_SHORT EXERCISE_
Please rewrite the records below with "Highlight" replaced by "Outline" and everything else left the same.

========================

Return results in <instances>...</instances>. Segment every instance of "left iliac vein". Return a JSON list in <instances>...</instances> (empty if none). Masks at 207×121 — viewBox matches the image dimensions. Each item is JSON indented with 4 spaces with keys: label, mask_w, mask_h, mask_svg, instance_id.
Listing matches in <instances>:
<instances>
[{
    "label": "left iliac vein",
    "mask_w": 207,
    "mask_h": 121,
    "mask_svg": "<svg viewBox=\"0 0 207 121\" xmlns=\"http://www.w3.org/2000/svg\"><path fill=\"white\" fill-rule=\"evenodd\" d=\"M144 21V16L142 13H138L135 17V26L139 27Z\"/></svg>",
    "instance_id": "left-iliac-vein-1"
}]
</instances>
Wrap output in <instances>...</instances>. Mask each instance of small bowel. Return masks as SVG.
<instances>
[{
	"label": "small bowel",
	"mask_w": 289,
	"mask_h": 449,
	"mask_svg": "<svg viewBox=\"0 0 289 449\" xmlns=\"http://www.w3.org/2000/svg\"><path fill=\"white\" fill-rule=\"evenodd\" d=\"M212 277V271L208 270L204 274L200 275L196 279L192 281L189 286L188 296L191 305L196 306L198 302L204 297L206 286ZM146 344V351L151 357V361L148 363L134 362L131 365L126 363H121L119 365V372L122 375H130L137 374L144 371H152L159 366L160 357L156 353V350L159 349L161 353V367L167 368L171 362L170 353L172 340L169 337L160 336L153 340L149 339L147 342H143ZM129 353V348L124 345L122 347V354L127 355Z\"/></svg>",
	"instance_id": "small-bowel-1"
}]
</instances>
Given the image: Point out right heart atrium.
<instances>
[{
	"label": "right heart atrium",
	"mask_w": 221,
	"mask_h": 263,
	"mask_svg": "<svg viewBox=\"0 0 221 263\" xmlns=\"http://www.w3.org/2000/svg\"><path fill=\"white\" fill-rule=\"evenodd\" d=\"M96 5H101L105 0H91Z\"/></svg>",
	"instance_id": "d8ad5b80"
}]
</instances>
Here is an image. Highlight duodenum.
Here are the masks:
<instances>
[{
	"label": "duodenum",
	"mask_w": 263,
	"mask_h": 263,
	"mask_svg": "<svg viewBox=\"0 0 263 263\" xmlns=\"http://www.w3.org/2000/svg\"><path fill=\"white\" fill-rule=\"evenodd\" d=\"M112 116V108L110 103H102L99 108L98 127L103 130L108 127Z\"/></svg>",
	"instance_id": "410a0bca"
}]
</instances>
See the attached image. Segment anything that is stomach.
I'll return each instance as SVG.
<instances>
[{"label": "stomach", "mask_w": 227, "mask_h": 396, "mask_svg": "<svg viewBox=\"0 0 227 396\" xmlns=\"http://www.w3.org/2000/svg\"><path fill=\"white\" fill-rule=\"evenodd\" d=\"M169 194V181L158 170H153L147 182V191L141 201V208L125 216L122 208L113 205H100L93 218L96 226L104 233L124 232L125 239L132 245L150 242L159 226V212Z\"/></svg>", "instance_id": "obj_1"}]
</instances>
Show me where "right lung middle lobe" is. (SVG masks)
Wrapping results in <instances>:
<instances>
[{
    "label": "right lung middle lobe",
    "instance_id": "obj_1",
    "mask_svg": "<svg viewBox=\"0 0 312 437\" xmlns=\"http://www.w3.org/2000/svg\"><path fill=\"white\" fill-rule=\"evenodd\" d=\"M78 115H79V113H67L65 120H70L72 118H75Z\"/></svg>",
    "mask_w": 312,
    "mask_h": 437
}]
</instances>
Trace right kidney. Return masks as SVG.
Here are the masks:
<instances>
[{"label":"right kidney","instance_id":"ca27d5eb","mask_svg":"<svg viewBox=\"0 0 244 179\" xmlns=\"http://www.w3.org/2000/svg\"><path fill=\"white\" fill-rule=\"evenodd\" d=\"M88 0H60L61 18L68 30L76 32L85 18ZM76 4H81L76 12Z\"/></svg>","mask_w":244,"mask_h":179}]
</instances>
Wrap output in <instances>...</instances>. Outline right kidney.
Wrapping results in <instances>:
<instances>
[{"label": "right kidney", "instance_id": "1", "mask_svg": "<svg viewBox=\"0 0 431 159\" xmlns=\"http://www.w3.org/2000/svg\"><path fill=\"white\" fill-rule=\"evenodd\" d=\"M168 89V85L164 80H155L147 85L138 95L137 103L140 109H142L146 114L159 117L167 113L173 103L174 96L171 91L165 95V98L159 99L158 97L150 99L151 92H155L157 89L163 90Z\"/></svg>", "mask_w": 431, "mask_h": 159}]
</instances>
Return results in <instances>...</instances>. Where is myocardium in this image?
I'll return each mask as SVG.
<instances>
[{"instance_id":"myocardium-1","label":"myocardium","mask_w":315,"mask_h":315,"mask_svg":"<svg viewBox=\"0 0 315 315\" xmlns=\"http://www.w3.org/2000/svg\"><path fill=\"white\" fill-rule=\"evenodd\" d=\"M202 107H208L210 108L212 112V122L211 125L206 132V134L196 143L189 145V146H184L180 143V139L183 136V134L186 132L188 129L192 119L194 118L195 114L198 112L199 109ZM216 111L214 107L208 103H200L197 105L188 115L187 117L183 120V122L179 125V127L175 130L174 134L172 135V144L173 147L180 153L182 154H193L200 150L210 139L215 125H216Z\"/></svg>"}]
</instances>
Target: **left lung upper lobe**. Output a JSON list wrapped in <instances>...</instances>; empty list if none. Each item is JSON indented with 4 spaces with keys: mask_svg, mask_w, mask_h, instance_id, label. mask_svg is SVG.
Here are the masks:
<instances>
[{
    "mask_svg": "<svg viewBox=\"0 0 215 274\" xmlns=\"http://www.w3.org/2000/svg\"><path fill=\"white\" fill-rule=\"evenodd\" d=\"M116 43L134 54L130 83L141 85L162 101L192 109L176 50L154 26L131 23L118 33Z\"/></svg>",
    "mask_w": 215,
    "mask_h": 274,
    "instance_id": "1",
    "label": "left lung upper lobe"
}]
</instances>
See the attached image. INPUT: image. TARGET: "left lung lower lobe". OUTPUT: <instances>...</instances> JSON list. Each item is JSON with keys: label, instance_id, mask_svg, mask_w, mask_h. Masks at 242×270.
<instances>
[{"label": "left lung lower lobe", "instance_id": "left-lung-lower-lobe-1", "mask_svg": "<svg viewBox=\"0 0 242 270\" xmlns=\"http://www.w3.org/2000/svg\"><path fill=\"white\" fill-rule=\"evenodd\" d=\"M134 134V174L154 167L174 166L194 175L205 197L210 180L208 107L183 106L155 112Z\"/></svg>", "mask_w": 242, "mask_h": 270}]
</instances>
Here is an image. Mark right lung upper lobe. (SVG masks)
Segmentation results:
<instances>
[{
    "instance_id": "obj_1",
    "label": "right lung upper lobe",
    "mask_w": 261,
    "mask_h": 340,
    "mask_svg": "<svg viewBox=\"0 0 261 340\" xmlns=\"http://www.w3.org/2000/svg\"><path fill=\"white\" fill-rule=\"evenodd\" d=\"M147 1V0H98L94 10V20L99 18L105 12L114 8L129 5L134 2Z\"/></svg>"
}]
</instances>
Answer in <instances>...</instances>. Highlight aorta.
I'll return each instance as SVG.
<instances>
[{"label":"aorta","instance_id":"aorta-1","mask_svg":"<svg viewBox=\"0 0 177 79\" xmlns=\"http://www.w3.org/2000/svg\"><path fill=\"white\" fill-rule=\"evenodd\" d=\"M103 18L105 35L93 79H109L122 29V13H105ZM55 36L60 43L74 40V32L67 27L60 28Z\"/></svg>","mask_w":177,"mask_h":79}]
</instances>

========================

_CORRECT RESULT_
Return results in <instances>...</instances>. Segment every instance of "left iliac vein". Return a JSON list in <instances>...</instances> (empty if none). Masks at 207×121 — viewBox matches the image dimensions. Each item is JSON indented with 4 spaces with keys: label, mask_w, mask_h, mask_svg, instance_id.
Listing matches in <instances>:
<instances>
[{
    "label": "left iliac vein",
    "mask_w": 207,
    "mask_h": 121,
    "mask_svg": "<svg viewBox=\"0 0 207 121\" xmlns=\"http://www.w3.org/2000/svg\"><path fill=\"white\" fill-rule=\"evenodd\" d=\"M144 21V16L142 13H138L135 17V26L139 27Z\"/></svg>",
    "instance_id": "left-iliac-vein-1"
}]
</instances>
Wrap output in <instances>...</instances>. Mask each instance of small bowel. Return masks as SVG.
<instances>
[{
	"label": "small bowel",
	"mask_w": 289,
	"mask_h": 449,
	"mask_svg": "<svg viewBox=\"0 0 289 449\" xmlns=\"http://www.w3.org/2000/svg\"><path fill=\"white\" fill-rule=\"evenodd\" d=\"M212 277V271L208 270L204 274L200 275L196 279L192 281L189 286L188 296L191 305L196 306L198 302L204 297L206 286ZM146 344V351L151 357V361L148 363L134 362L131 365L126 363H121L119 365V372L122 375H130L137 374L144 371H152L159 366L160 357L156 353V350L159 349L161 353V367L167 368L171 362L170 353L172 340L169 337L160 336L153 340L149 339L147 342H143ZM129 353V348L124 345L122 347V354L127 355Z\"/></svg>",
	"instance_id": "small-bowel-1"
}]
</instances>
Given the image: Point out right heart atrium.
<instances>
[{
	"label": "right heart atrium",
	"mask_w": 221,
	"mask_h": 263,
	"mask_svg": "<svg viewBox=\"0 0 221 263\" xmlns=\"http://www.w3.org/2000/svg\"><path fill=\"white\" fill-rule=\"evenodd\" d=\"M96 5H101L105 0H91Z\"/></svg>",
	"instance_id": "d8ad5b80"
}]
</instances>
Here is an image. Outline duodenum.
Here are the masks:
<instances>
[{
	"label": "duodenum",
	"mask_w": 263,
	"mask_h": 263,
	"mask_svg": "<svg viewBox=\"0 0 263 263\" xmlns=\"http://www.w3.org/2000/svg\"><path fill=\"white\" fill-rule=\"evenodd\" d=\"M112 116V108L110 103H102L99 108L98 127L103 130L108 127Z\"/></svg>",
	"instance_id": "410a0bca"
}]
</instances>
See the attached image. Segment anything that is stomach.
I'll return each instance as SVG.
<instances>
[{"label": "stomach", "mask_w": 227, "mask_h": 396, "mask_svg": "<svg viewBox=\"0 0 227 396\" xmlns=\"http://www.w3.org/2000/svg\"><path fill=\"white\" fill-rule=\"evenodd\" d=\"M169 194V181L158 170H153L147 182V191L141 201V208L125 216L122 208L113 205H100L93 218L96 226L104 233L124 232L125 239L132 245L150 242L159 226V212Z\"/></svg>", "instance_id": "obj_1"}]
</instances>
Show me where "right lung middle lobe" is. (SVG masks)
Wrapping results in <instances>:
<instances>
[{
    "label": "right lung middle lobe",
    "instance_id": "obj_1",
    "mask_svg": "<svg viewBox=\"0 0 312 437\" xmlns=\"http://www.w3.org/2000/svg\"><path fill=\"white\" fill-rule=\"evenodd\" d=\"M78 115H79V113H67L65 120H70L72 118H75Z\"/></svg>",
    "mask_w": 312,
    "mask_h": 437
}]
</instances>
Trace right kidney. Return masks as SVG.
Here are the masks:
<instances>
[{"label":"right kidney","instance_id":"ca27d5eb","mask_svg":"<svg viewBox=\"0 0 244 179\" xmlns=\"http://www.w3.org/2000/svg\"><path fill=\"white\" fill-rule=\"evenodd\" d=\"M88 0H60L61 18L68 30L76 32L85 18ZM76 4H81L76 12Z\"/></svg>","mask_w":244,"mask_h":179}]
</instances>
Wrap output in <instances>...</instances>. Outline right kidney.
Wrapping results in <instances>:
<instances>
[{"label": "right kidney", "instance_id": "1", "mask_svg": "<svg viewBox=\"0 0 431 159\" xmlns=\"http://www.w3.org/2000/svg\"><path fill=\"white\" fill-rule=\"evenodd\" d=\"M168 89V85L164 80H155L147 85L138 95L137 103L140 109H142L146 114L159 117L167 113L173 103L174 96L171 91L165 95V98L159 99L158 97L150 99L151 92H155L157 89L163 90Z\"/></svg>", "mask_w": 431, "mask_h": 159}]
</instances>
Return results in <instances>...</instances>. Where is myocardium in this image?
I'll return each mask as SVG.
<instances>
[{"instance_id":"myocardium-1","label":"myocardium","mask_w":315,"mask_h":315,"mask_svg":"<svg viewBox=\"0 0 315 315\" xmlns=\"http://www.w3.org/2000/svg\"><path fill=\"white\" fill-rule=\"evenodd\" d=\"M202 107H208L210 108L212 112V122L211 125L206 132V134L196 143L189 145V146H184L180 143V139L183 136V134L186 132L188 129L192 119L194 118L195 114L198 112L199 109ZM216 111L214 107L208 103H200L197 105L188 115L187 117L183 120V122L179 125V127L175 130L174 134L172 135V144L173 147L180 153L182 154H193L200 150L210 139L215 125H216Z\"/></svg>"}]
</instances>
Target: **left lung upper lobe**. Output a JSON list wrapped in <instances>...</instances>; empty list if none. Each item is JSON indented with 4 spaces with keys: mask_svg, mask_w, mask_h, instance_id, label. mask_svg is SVG.
Here are the masks:
<instances>
[{
    "mask_svg": "<svg viewBox=\"0 0 215 274\" xmlns=\"http://www.w3.org/2000/svg\"><path fill=\"white\" fill-rule=\"evenodd\" d=\"M116 43L134 54L130 83L141 85L162 101L192 109L176 50L154 26L131 23L118 33Z\"/></svg>",
    "mask_w": 215,
    "mask_h": 274,
    "instance_id": "1",
    "label": "left lung upper lobe"
}]
</instances>
See the attached image. INPUT: image. TARGET: "left lung lower lobe". OUTPUT: <instances>...</instances> JSON list. Each item is JSON with keys: label, instance_id, mask_svg, mask_w, mask_h. Masks at 242×270.
<instances>
[{"label": "left lung lower lobe", "instance_id": "left-lung-lower-lobe-1", "mask_svg": "<svg viewBox=\"0 0 242 270\" xmlns=\"http://www.w3.org/2000/svg\"><path fill=\"white\" fill-rule=\"evenodd\" d=\"M134 134V174L154 167L174 166L194 175L205 197L210 180L208 107L183 106L155 112Z\"/></svg>", "mask_w": 242, "mask_h": 270}]
</instances>
Here is an image. Mark right lung upper lobe. (SVG masks)
Segmentation results:
<instances>
[{
    "instance_id": "obj_1",
    "label": "right lung upper lobe",
    "mask_w": 261,
    "mask_h": 340,
    "mask_svg": "<svg viewBox=\"0 0 261 340\" xmlns=\"http://www.w3.org/2000/svg\"><path fill=\"white\" fill-rule=\"evenodd\" d=\"M147 1V0H98L94 10V20L99 18L105 12L114 8L129 5L134 2Z\"/></svg>"
}]
</instances>
Answer in <instances>...</instances>. Outline aorta.
I'll return each instance as SVG.
<instances>
[{"label":"aorta","instance_id":"aorta-1","mask_svg":"<svg viewBox=\"0 0 177 79\" xmlns=\"http://www.w3.org/2000/svg\"><path fill=\"white\" fill-rule=\"evenodd\" d=\"M103 18L105 35L93 79H109L122 29V13H105ZM55 36L60 43L74 40V32L67 27L60 28Z\"/></svg>","mask_w":177,"mask_h":79}]
</instances>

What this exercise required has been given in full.